Что касается второго сына, который был у отца под боком, в руках, сидел у Самада в печенках, то лучше о нем не заикаться, не то Самад сядет на излюбленного конька: «Беда с Миллатом» — вот, пожалуйста: второй сын опоздал, как автобус, как письмо по дешевому почтовому тарифу, он отсталый, слабосильный малыш, проигравший первую гонку по родовым путям и теперь тупо следующий велению генов, в соответствии с хитроумным замыслом Аллаха, неудачник, который никогда не наверстает две упущенные жизненно важные минуты — ни с помощью всевидящих параболических зеркал, ни в стеклянном шаре божества, ни в глазах своего отца.
Так вот, более уравновешенный и вдумчивый ребенок, чем Миллат, провел бы всю жизнь в погоне за этими двумя минутами, самозабвенно преследуя ускользающую добычу и в итоге слагая ее к отцовским ногам. Но Миллата нисколечко не волновало, что думал его родитель: Миллат знал, что он ни тупой исполнитель чужой воли, ни голова, ни идиот, ни ренегат, ни жалкий червяк, ни нуль без палочки — все ярлыки отца не имели к нему отношения. На языке улицы Миллат был грубиян, сорвиголова, заводила, меняющий личины, как носки; молодчина, надежный друг, хулиган; вся ватага мчалась за ним то с горки грабить игровые автоматы, то на горку играть в футбол, а то срывалась с уроков в поход по видеосалонам. В «Роки видео», любимом местечке Миллата, которым заправлял не особо щепетильный кокаинщик, к порнушке допускали в пятнадцать, фильмы «Д-17» выдавали одиннадцатилетним, а наркоманские «глючные» картины из-под прилавка стоили пять фунтов. Так Миллат узнавал, какие бывают отцы. Крестные отцы, кровные братья, пачино-дениро, люди в черном, которые отлично выглядят, быстро говорят, никогда не ждут (мать твою!) столик и орудуют пушками в двух полноценных руках. Ему открылось, что не обязательно жить под угрозой потопов и циклонов, чтобы приучить себя к риску и сделаться мудрецом. Риска везде хватает. И хотя Уиллздену далеко до Бронкса и Мексики, в двенадцать лет отправившись на поиски приключений, Миллат их нашел. Он был упрям, за словом в карман не лез, и дикая красота, до тринадцати лет таившаяся в нем, явилась внезапно, как черт из табакерки; Миллат, кумир прыщавых пацанов, моментально сделался дамским кумиром.
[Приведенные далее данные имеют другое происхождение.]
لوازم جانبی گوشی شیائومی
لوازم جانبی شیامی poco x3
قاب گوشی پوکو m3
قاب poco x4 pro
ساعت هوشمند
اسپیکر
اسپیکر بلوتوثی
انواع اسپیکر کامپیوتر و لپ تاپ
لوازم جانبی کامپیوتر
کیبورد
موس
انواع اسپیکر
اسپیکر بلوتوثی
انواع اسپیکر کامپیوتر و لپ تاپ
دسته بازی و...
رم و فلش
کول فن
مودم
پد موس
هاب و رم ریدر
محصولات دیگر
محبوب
За этим уиллзденским Крысоловом, высунув язык и выпячивая грудь, бегали полчища восторженных девиц, бросаясь, как в море, в несчастную любовь… а все потому, что был САМЫЙ-САМЫЙ, потому что вся жизнь его состояла из заглавных букв: он первым стал курить и пить, и даже умудрился заняться этим — ЭТИМ! — в тринадцать с половиной лет. Ну да, особо он ничего не ПОЧУВСТВОВАЛ, толком ничего не ПОТРОГАЛ, было СЫРО и НЕЛОВКО, но он занялся ЭТИМ, совершенно ничего об ЭТОМ не зная, просто потому, что не сомневался, НИ КАПЕЛЬКИ, что он лучше других, по всем статьям подростковой преступности он был среди сверстников бесспорной звездой — ДОНОМ, КРУТЫМ, КОБЕЛЕМ, уличным мальчишкой, предводителем масс. На самом деле, беда с Миллатом заключалась только в том, что он обожал бедокурить. Тут он был талант. Мало того — гений.
В домах, школе, на кухнях многочисленного клана Икбалов-Беджумов только и толковали, что о «бедовом» Миллате — тринадцатилетнем бунтовщике, который пускает газы в мечети, гоняется за блондинками и воняет табаком. Заодно обсуждались остальные дети: Муджиб (14 лет, поставлен на учет в полиции за кратковременный угон автомобиля), Хандакар (16 лет, завел белую подружку, по вечерам красит ресницы), Дипеш (15 лет, курит марихуану), Куршед (18 лет, курит марихуану, носит немыслимые мешковатые брюки), Халеда (17 лет, секс до замужества с мальчиком-китайцем), Бимал (19 лет, учится на отделении драмы). Что происходит с нашими детьми, что случилось с этими первыми плодами эксперимента по великому трансокеанскому переселению? Ведь у них есть все, что можно пожелать. Большой сад вокруг дома, регулярное питание, чистая одежда от «Маркс энд Спаркс», наилучшее высококлассное образование. Разве родители не сделали все возможное? Зачем все они приехали на этот остров? Чтобы быть в безопасности. Их дети сейчас живут спокойно, разве не так?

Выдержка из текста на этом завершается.